• **Instructions for the task**:
Write out the part of the passage on sarcopenia and colorectal cancer starting at "Results: Sarcopenia was" and ending at "for colorectal cancer.", word for word.

• **Supplied passage**:
Surgery, Gastroenterology and Oncology

Purpose: Many factors, including body composition, can influence the prognosis of colo-rectal cancer (CRC). This study aimed to investigate the effect of sarcopenia on survival in patients subjected to elective resection of colorectal cancer.

Methods: The study included 93 patients with adenocarcinoma of the colon or rectum scheduled for elective resection. Sarcopenia was diagnosed by CT scan measurement of the total cross-sectional area of the psoas muscles (TPA).

Results: Sarcopenia was detected in 29 patients (31.2%). The only factor associated with sarcopenia was tumor size (p < 0.001). Sarcopenia was associated with worse overall survival (OS) (50.4% vs. 86.7% in non-sarcopenic patients, p < 0.001, HR: 5.58, 95%CI: 2.19-14.24). Sarcopenia was associated with worse disease free survival (47.7% vs. 77.1% in non-sarcopenic patients, p = 0.004, HR: 3.37, 95%CI: 1.53-7.43).

Conclusion: Sarcopenia is an independent factor negatively affecting the overall and disease-free survival of patients surgically treated for colorectal cancer.

INTRODUCTION

Colorectal cancer (CRC) is the third most common cancer and the second cause of cancer mortalities all over the world (1,2). In Egypt, CRC ranked 8th among commonly diagnosed cancers (3). Surgical resection is the main treatment modality of non-metastatic CRC, based on resecting tumor mass and eliminating draining lymph nodes (4). The prognosis of CRC is influenced by many factors including, tumor stage, potentially curative surgery, grade, histology, and location, among many others (5). Nevertheless, the oncological outcome may also be negatively affected by surgical complications and patient-related factors (6), especially body composition and functional status (7).

• **Data shown**:
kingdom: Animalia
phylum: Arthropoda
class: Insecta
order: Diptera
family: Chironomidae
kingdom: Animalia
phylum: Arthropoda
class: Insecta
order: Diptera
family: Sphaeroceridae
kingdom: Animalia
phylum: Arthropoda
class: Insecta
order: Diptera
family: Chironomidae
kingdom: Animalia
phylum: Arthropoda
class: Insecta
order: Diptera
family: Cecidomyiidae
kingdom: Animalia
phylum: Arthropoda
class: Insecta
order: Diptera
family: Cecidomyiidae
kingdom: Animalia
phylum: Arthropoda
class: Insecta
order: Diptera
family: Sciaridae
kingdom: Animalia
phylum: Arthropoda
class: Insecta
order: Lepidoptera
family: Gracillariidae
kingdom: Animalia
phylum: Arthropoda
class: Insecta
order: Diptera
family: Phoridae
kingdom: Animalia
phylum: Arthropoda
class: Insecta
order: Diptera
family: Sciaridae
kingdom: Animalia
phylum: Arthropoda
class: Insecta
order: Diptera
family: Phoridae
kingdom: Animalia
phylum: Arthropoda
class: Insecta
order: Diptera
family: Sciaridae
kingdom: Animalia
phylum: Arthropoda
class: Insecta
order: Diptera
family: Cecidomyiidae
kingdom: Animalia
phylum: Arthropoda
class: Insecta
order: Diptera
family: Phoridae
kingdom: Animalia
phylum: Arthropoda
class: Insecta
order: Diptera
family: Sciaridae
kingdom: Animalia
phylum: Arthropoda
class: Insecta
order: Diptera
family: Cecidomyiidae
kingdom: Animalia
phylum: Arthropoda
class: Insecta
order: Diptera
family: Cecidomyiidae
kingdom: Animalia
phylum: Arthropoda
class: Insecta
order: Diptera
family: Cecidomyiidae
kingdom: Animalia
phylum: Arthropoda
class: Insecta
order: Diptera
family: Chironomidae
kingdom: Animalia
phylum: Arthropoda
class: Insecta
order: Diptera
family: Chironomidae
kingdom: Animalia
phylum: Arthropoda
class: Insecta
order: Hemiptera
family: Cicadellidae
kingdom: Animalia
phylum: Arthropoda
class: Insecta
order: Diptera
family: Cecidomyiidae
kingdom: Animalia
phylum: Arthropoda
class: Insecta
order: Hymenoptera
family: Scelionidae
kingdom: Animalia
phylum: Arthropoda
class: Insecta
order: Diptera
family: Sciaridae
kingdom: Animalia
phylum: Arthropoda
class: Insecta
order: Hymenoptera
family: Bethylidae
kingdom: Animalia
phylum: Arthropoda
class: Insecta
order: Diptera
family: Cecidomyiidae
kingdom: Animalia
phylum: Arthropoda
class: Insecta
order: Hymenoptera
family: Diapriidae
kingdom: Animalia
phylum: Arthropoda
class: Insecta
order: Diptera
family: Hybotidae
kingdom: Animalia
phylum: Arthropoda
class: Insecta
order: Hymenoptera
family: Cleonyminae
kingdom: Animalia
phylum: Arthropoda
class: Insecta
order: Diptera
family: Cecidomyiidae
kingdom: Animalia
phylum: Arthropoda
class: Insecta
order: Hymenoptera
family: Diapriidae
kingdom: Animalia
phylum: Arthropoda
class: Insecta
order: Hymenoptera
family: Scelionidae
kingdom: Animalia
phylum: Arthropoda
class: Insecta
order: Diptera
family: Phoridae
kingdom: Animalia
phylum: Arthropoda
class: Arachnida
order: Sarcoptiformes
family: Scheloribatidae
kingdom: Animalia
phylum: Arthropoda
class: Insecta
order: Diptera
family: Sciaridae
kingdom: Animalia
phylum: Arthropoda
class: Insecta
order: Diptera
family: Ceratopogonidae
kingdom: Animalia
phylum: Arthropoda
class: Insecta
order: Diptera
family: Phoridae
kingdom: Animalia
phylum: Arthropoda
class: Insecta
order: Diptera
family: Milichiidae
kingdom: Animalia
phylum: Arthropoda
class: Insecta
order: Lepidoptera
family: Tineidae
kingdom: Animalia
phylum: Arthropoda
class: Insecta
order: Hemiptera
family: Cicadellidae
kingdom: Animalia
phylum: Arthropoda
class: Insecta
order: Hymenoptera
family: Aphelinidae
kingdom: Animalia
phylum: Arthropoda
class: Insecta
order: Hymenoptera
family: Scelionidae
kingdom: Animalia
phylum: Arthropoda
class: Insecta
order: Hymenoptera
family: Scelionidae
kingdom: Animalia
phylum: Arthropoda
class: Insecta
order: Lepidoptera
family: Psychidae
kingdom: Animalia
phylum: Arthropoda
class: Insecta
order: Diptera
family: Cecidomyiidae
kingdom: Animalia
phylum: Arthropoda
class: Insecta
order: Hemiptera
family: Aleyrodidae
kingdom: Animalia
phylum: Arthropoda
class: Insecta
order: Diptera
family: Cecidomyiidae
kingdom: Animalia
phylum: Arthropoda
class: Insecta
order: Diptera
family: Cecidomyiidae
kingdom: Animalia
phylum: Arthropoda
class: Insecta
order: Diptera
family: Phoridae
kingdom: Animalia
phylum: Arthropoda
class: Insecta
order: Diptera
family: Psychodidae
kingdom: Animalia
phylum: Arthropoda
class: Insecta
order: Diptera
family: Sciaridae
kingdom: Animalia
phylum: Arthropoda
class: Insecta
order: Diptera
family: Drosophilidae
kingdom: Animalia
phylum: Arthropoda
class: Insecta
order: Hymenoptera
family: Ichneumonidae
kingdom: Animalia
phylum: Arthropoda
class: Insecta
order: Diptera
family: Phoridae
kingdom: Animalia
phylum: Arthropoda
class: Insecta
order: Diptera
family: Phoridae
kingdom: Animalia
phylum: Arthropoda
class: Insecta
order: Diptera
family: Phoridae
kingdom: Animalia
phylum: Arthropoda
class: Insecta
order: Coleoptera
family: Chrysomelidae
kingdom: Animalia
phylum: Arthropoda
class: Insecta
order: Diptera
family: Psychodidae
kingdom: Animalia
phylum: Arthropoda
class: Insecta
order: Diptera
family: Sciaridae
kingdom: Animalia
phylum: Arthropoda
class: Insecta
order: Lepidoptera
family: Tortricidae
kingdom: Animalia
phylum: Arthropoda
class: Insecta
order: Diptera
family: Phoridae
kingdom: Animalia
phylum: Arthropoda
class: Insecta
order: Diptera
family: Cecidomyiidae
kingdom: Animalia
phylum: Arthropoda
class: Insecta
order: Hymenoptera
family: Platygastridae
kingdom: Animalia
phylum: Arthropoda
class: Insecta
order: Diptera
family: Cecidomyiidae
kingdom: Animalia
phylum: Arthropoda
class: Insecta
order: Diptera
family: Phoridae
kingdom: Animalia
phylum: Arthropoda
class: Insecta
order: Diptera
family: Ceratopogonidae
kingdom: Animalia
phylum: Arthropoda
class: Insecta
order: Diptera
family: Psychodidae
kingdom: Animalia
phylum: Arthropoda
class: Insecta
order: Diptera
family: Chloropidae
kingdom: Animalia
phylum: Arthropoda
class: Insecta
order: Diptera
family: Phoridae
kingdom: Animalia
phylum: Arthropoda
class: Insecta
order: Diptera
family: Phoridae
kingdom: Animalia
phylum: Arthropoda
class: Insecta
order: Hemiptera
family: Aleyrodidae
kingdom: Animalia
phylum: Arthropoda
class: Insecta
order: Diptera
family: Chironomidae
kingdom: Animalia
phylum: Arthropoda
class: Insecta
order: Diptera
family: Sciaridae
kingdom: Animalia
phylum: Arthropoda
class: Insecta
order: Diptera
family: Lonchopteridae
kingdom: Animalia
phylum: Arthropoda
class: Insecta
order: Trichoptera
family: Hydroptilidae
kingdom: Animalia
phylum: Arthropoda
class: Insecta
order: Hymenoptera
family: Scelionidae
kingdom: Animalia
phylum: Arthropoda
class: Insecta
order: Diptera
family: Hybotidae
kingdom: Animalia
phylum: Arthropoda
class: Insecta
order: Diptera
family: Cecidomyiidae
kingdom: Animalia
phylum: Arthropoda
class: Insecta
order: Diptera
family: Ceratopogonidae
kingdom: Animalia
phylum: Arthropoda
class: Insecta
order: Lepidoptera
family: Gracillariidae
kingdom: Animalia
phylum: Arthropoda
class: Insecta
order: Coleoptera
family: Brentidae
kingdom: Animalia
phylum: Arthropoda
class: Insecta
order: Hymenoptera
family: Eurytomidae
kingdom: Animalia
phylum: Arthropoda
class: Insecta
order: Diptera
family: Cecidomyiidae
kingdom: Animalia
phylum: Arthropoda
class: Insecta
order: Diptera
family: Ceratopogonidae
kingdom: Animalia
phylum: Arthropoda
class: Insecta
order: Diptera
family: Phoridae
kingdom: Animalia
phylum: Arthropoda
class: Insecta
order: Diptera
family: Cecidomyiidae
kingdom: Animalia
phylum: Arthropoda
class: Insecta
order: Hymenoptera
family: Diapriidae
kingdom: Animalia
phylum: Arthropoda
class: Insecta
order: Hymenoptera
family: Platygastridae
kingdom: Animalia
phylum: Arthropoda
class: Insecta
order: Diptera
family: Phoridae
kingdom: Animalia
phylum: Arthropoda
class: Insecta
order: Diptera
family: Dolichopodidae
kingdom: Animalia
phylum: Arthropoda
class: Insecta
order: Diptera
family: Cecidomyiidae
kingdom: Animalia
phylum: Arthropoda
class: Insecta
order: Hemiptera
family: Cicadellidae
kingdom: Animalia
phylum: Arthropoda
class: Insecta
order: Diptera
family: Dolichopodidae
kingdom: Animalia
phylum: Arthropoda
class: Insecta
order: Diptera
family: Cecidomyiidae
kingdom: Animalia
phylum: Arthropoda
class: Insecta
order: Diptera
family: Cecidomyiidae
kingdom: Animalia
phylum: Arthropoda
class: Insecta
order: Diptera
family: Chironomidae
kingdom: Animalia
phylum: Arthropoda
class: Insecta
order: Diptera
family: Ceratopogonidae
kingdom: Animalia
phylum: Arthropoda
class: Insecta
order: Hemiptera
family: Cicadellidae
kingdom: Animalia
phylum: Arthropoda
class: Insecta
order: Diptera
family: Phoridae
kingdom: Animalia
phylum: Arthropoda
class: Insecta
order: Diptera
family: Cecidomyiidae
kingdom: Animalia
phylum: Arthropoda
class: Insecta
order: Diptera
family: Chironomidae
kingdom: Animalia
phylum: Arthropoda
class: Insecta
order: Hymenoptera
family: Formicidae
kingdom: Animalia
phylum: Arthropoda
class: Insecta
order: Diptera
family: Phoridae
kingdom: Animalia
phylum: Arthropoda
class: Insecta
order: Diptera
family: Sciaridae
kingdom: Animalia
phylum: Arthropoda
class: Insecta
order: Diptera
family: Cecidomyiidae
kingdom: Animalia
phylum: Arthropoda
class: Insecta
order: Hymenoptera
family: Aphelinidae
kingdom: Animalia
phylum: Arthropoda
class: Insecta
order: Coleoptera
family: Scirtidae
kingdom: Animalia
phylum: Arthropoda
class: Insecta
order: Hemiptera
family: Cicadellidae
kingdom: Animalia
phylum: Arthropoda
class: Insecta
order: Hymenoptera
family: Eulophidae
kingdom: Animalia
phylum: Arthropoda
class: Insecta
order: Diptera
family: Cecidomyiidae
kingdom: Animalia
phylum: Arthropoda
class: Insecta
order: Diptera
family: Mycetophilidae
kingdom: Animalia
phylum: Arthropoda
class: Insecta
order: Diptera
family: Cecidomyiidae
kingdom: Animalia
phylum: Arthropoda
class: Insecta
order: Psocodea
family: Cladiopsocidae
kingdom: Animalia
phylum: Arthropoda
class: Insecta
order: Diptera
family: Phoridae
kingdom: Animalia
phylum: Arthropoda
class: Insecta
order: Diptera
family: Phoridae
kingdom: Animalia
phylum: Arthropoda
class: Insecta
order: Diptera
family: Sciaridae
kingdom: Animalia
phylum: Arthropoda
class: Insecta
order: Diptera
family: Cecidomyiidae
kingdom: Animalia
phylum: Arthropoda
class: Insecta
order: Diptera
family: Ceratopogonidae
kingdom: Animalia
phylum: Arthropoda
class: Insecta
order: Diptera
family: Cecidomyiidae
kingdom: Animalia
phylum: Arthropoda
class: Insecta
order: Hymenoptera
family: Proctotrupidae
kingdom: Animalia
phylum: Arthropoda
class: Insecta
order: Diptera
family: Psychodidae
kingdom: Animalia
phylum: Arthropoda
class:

• **Answer below**:
Results: Sarcopenia was detected in 29 patients (31.2%). The only factor associated with sarcopenia was tumor size (p < 0.001). Sarcopenia was associated with worse overall survival (OS) (50.4% vs. 86.7% in non-sarcopenic patients, p < 0.001, HR: 5.58, 95%CI: 2.19-14.24). Sarcopenia was associated with worse disease free survival (47.7% vs. 77.1% in non-sarcopenic patients, p = 0.004, HR: 3.37, 95%CI: 1.53-7.43).

Conclusion: Sarcopenia is an independent factor negatively affecting the overall and disease-free survival of patients surgically treated for colorectal cancer.